[Materials provided — start]

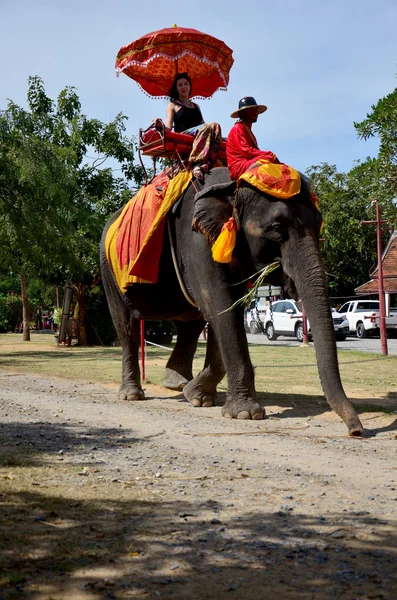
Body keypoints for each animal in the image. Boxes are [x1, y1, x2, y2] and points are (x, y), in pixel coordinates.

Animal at [100, 166, 364, 438]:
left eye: (319, 224)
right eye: (276, 227)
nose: (356, 431)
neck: (232, 185)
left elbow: (226, 308)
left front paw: (197, 396)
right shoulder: (196, 241)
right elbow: (220, 306)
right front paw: (245, 414)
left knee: (190, 324)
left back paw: (177, 384)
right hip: (109, 270)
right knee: (126, 326)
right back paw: (132, 395)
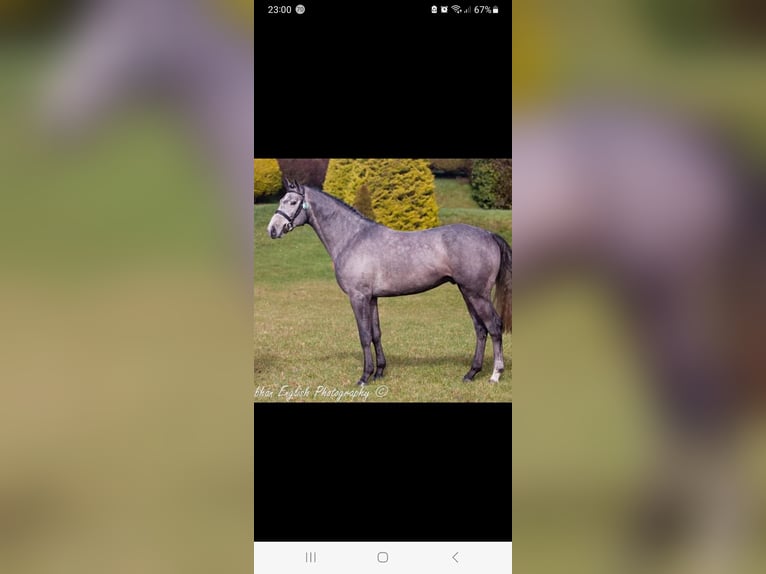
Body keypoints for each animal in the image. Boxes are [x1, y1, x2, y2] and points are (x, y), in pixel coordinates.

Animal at [267, 180, 512, 386]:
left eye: (293, 202)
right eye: (281, 201)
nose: (272, 229)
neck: (352, 237)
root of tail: (489, 234)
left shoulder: (358, 297)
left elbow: (364, 335)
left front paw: (364, 377)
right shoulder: (372, 298)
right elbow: (376, 334)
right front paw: (379, 372)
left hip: (477, 294)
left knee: (494, 327)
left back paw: (495, 375)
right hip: (467, 292)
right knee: (480, 329)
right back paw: (471, 373)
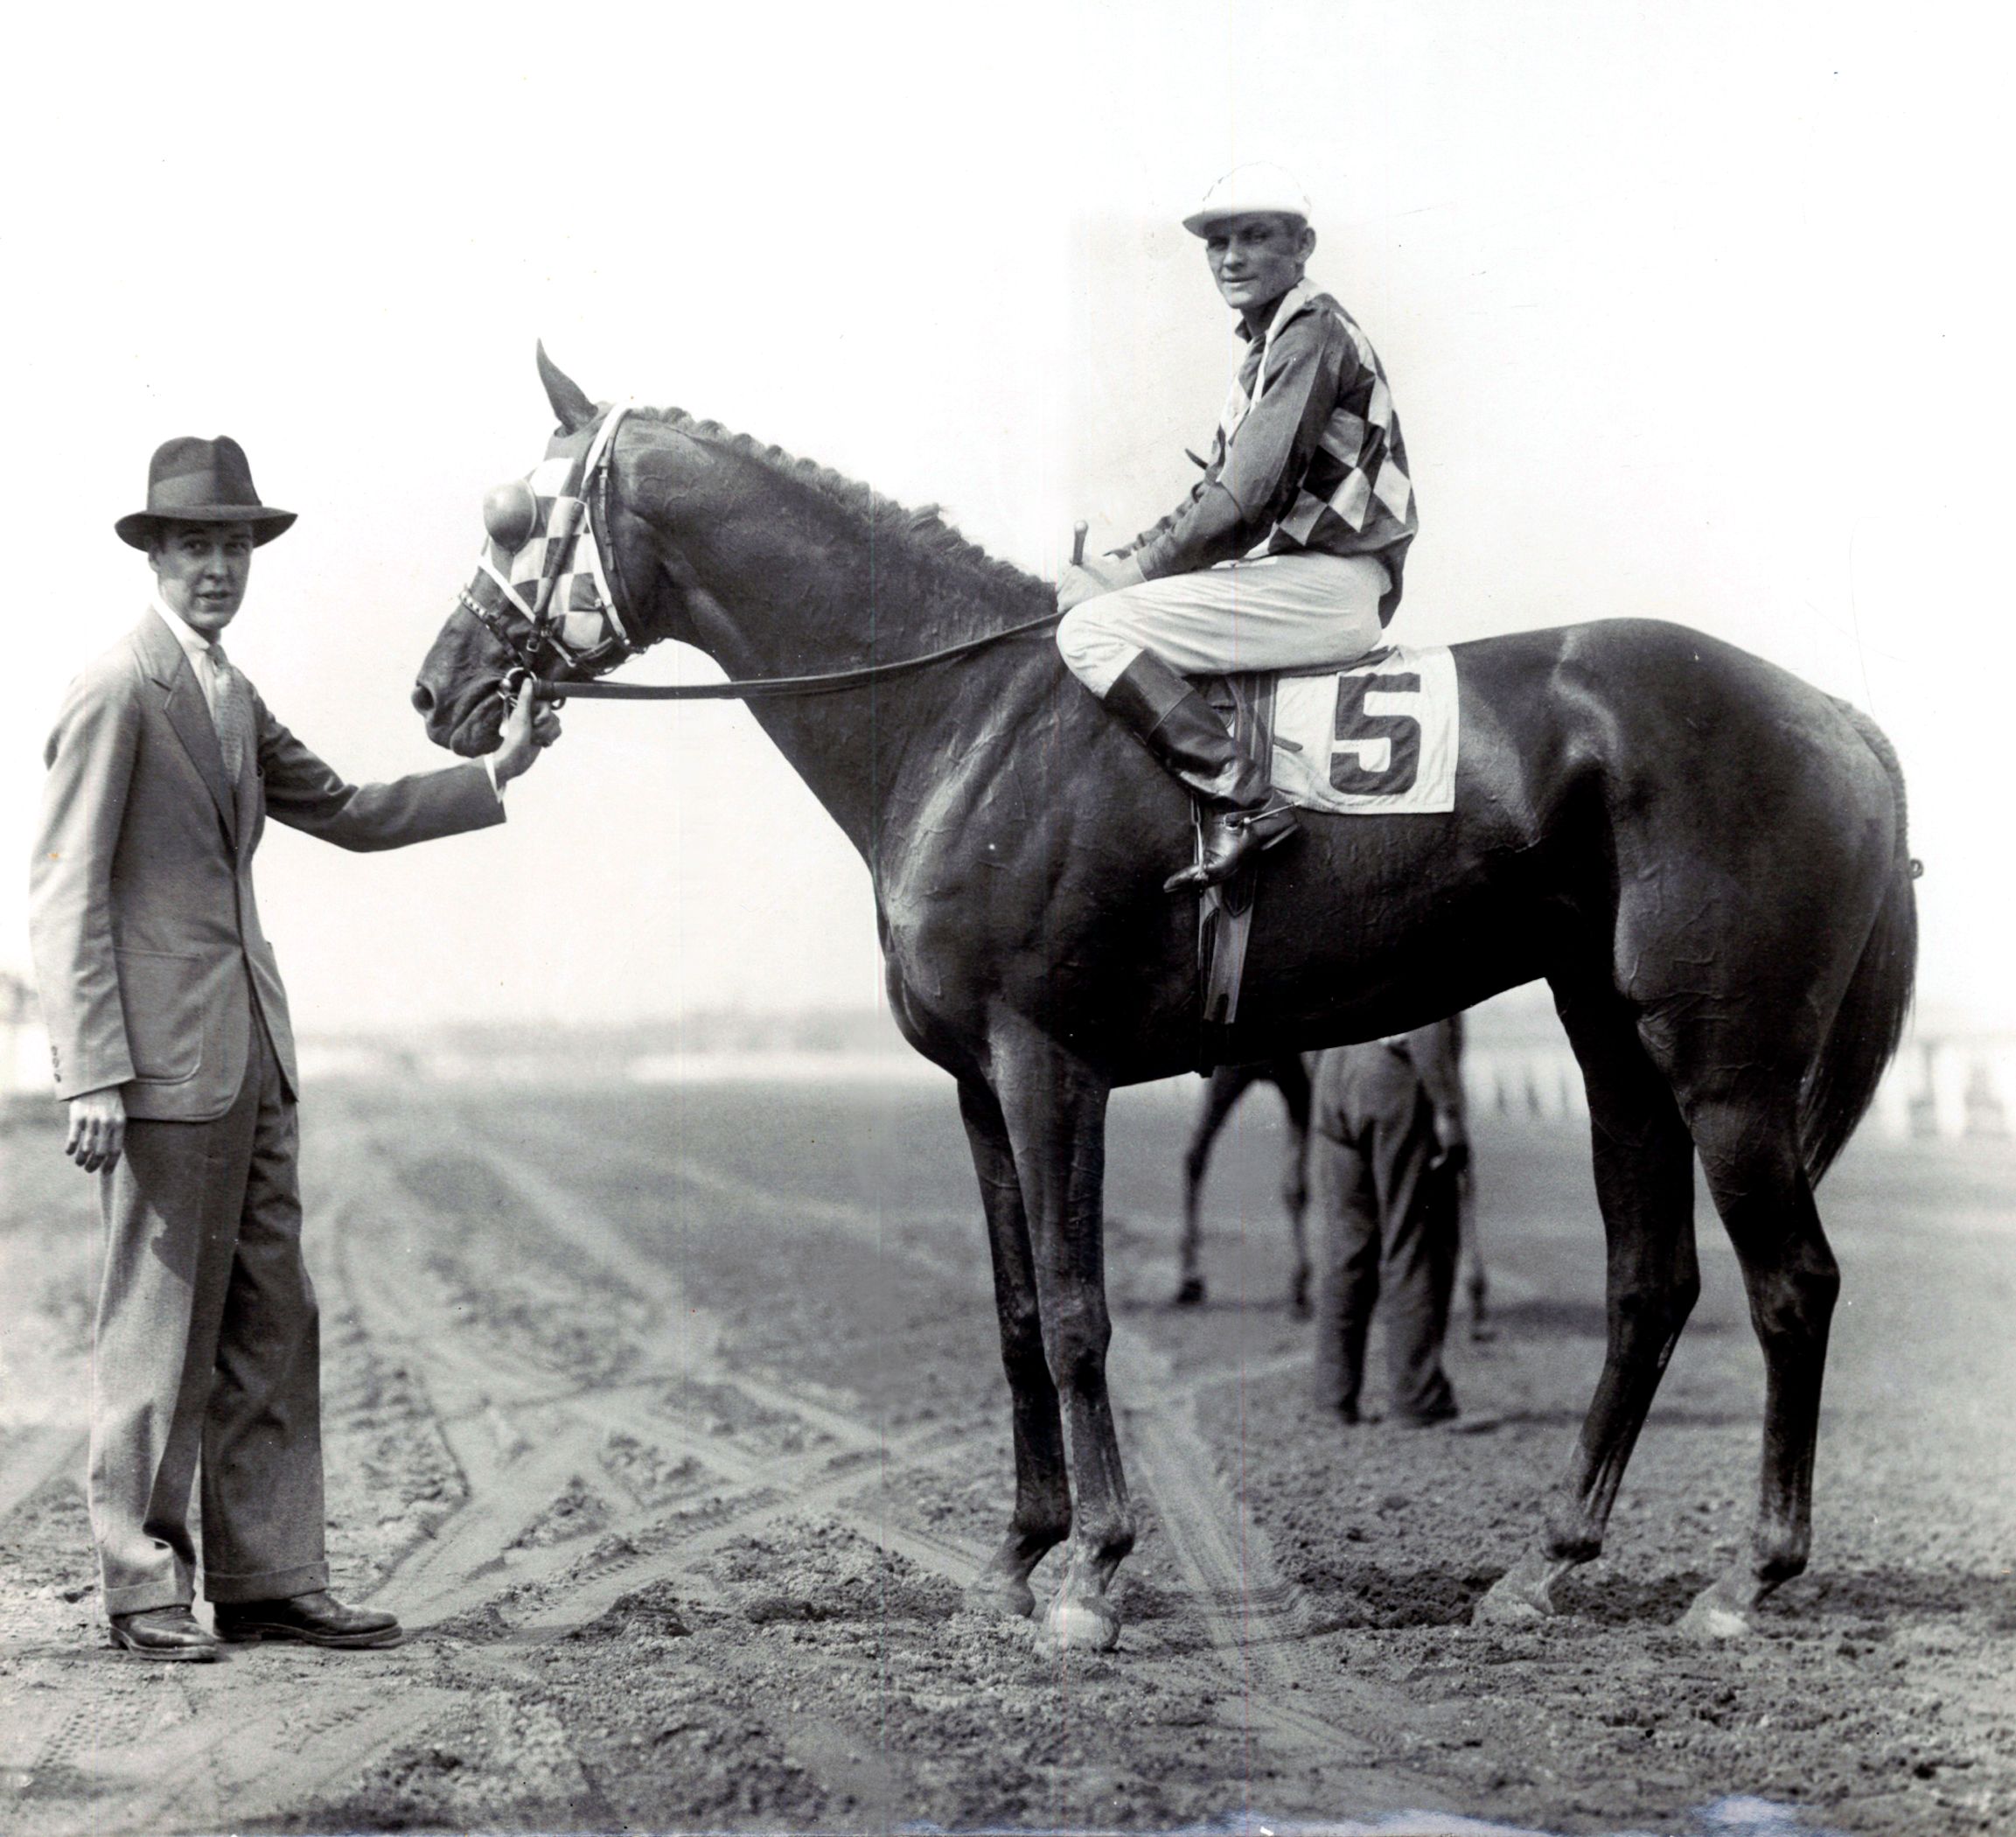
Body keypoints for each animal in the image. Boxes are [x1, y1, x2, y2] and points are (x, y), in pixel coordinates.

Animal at [413, 354, 1919, 1653]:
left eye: (513, 514)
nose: (438, 689)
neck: (966, 716)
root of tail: (1836, 717)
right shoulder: (976, 1087)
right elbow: (1019, 1317)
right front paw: (1013, 1560)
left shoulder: (1046, 1063)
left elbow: (1081, 1313)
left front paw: (1092, 1574)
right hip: (1615, 1044)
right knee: (1649, 1286)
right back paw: (1544, 1567)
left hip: (1726, 1068)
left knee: (1792, 1285)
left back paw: (1745, 1579)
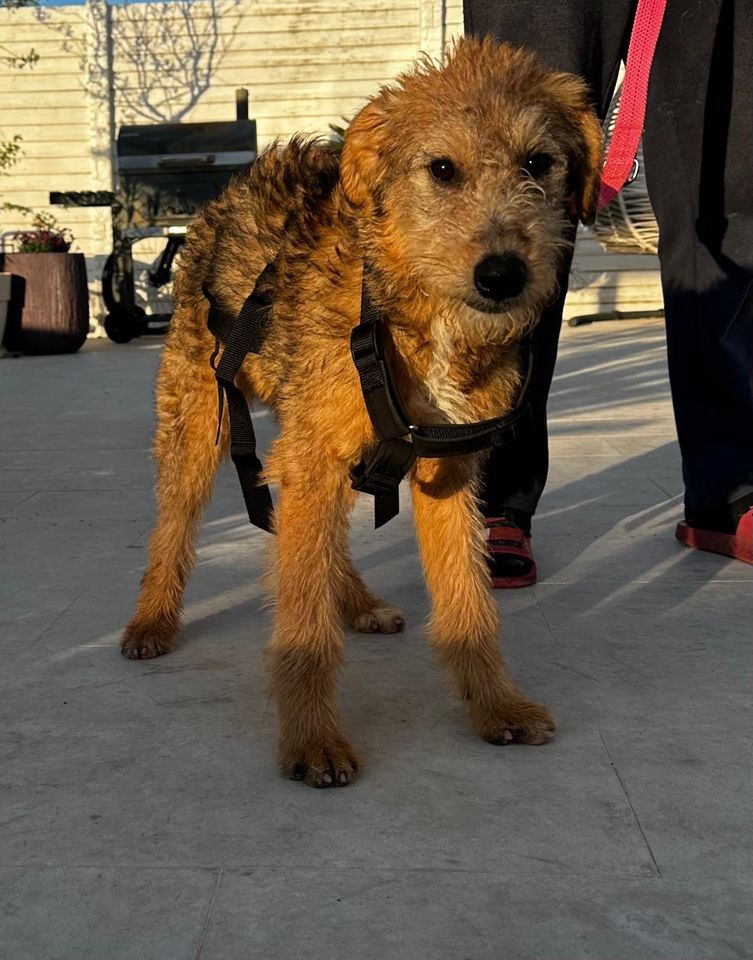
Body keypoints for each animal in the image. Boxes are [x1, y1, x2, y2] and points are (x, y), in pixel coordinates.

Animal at [120, 37, 604, 788]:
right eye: (442, 168)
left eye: (538, 163)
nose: (501, 276)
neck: (408, 310)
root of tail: (234, 186)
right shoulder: (313, 457)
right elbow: (302, 624)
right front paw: (312, 740)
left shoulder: (445, 470)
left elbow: (469, 604)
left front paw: (494, 704)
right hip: (200, 422)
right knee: (174, 528)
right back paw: (152, 620)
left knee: (316, 541)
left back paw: (356, 602)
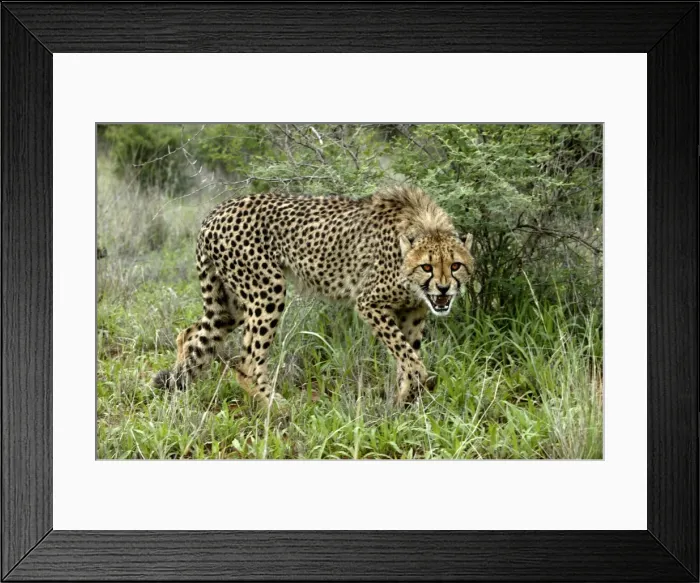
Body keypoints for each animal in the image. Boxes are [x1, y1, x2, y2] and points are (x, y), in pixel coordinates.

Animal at [152, 185, 475, 408]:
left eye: (456, 265)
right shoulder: (369, 303)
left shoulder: (413, 311)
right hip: (266, 291)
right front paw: (416, 389)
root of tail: (216, 211)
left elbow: (407, 357)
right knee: (247, 363)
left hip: (231, 304)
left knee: (190, 334)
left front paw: (405, 401)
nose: (443, 289)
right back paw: (278, 408)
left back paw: (182, 386)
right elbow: (408, 356)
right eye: (427, 267)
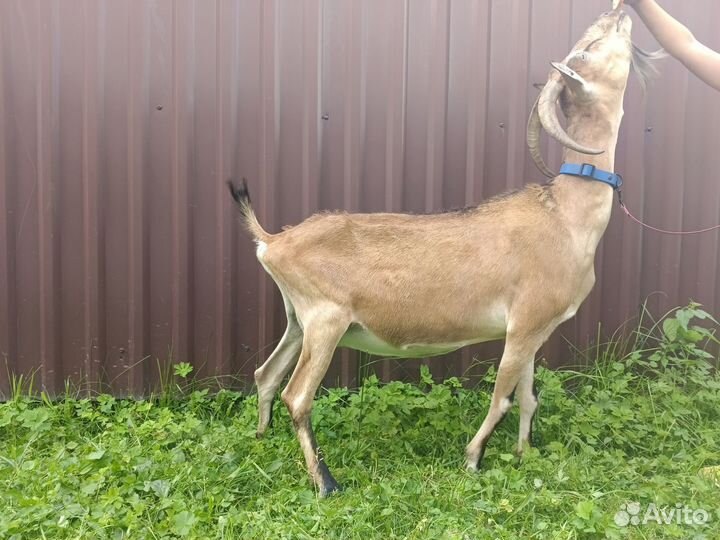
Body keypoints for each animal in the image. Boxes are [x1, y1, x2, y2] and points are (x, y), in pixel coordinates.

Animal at [230, 7, 650, 497]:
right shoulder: (524, 325)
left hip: (297, 320)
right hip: (325, 319)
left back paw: (261, 440)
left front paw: (523, 454)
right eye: (590, 47)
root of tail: (273, 241)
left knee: (266, 376)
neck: (564, 216)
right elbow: (502, 397)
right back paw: (327, 482)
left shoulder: (534, 328)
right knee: (297, 395)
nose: (620, 11)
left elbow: (528, 397)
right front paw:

[Materials provided — finish]

• _Exercise directions_
Tell how many lines of the data above hold the string "back". Give only the number.

• _Final answer_
12